— Ah! ça, je l'ignore, dit Emmeline.

— C'est que j'ai là le livret du Salon et, s'il y avait eu un tableau, j'aurais tout de suite ses tenants et ses aboutissants. Au reste, laissez-moi faire, je le retrouverai bien.

— Mais c'est que nous n'avons pas le temps d'attendre! se récriait-elle. Demain peut-être il sera trop tard.

Il prit, sans doute pour se donner une importance sérieuse aux yeux d'Emmeline, une attitude réfléchie et méditative ; puis, comme un homme qui tient son scenario, il lui posa cette question, probablement de beaucoup la plus grave pour lui :

— Mais qu'est-ce qu'on donnerait pour mettre ce joli monsieur dans l'impossibilité de nuire? Rien que pour le retrouver, il va falloir se mettre en quatre.

Elle le rassura tout de suite :

— Ne vous préoccupez pas de ça, dit-elle. Otez cet homme-là de notre chemin et je serai encore trop contente de vous payer ce service-là dix mille francs.

— Je vois que vous êtes raisonnable, repartit Gustave, en se léchant les lèvres. Il y a si peu de gens qui le sont… raisonnables.

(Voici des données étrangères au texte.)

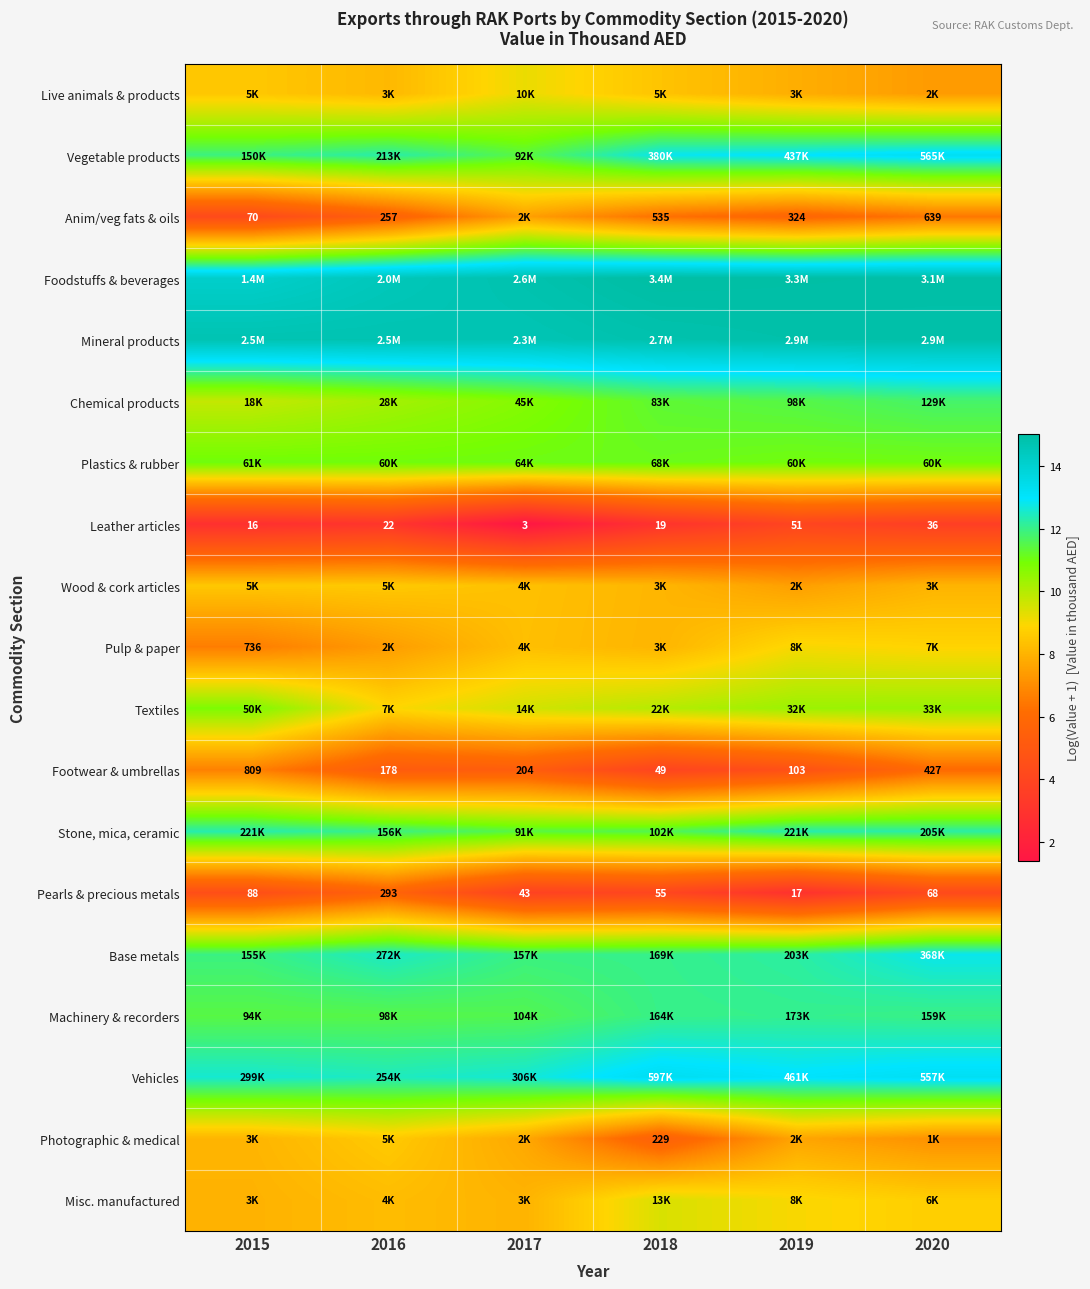

Between 2015 and 2020, which is larger?

2015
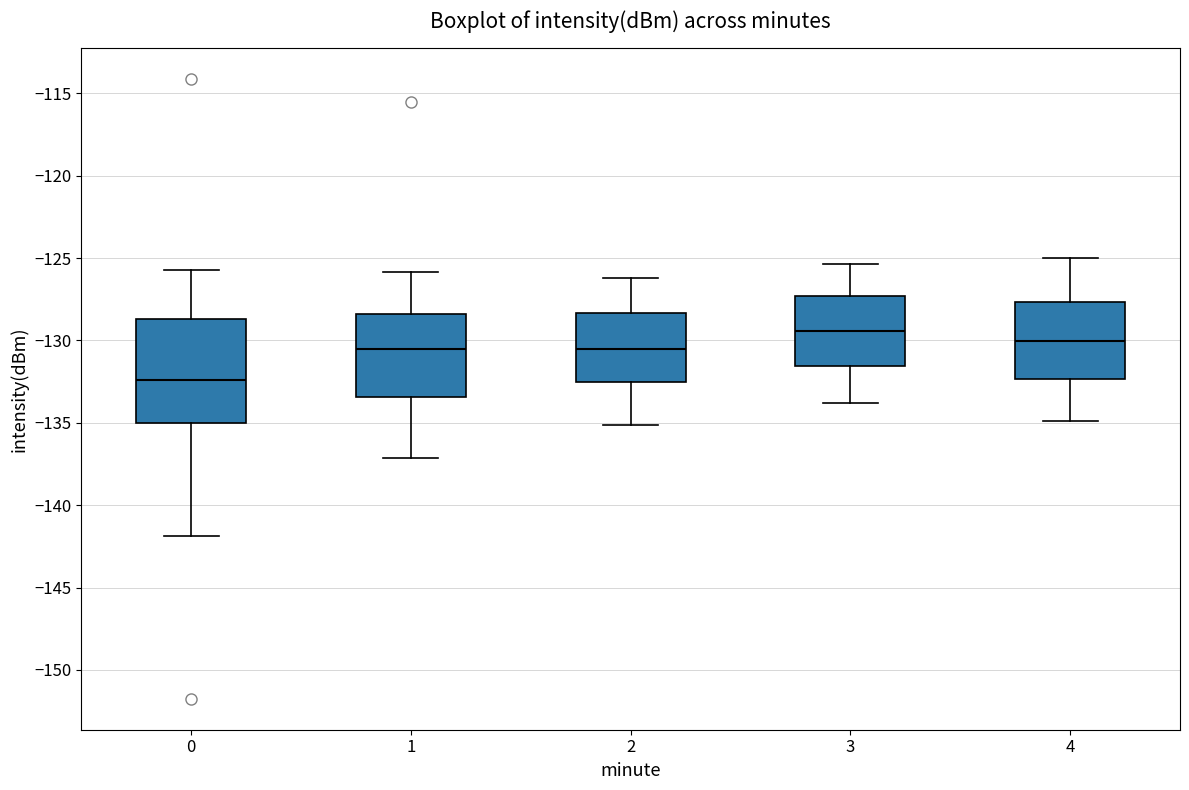

Reading left to right, transcribe this box plot: for each box, give where its median line is, the range the box spans, and where its two whiskers end, as read against the y-axis. The values are not printed on the chart, so give them approximately, as read against the axis.

0: median -132.5, box -135.0 to -128.5, whiskers -142.0 to -125.5
1: median -130.5, box -133.5 to -128.5, whiskers -137.0 to -126.0
2: median -130.5, box -132.5 to -128.5, whiskers -135.0 to -126.0
3: median -129.5, box -131.5 to -127.5, whiskers -134.0 to -125.5
4: median -130.0, box -132.5 to -127.5, whiskers -135.0 to -125.0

— Ainsi, appuya-t-elle, vous ne risquez rien d'aller de l'avant. Vous me direz ce que j'ai à faire et vous me trouverez prête à tout. Tenez, voilà toujours mille francs pour vos premiers dérangements.

Et, tirant du creux de sa main gantée un magnifique billet d'un bleu céleste, elle le tendit à Gustave, qui le sentit trembler entre ses doigts, tant l'impression lui en parut douce et émotionnante.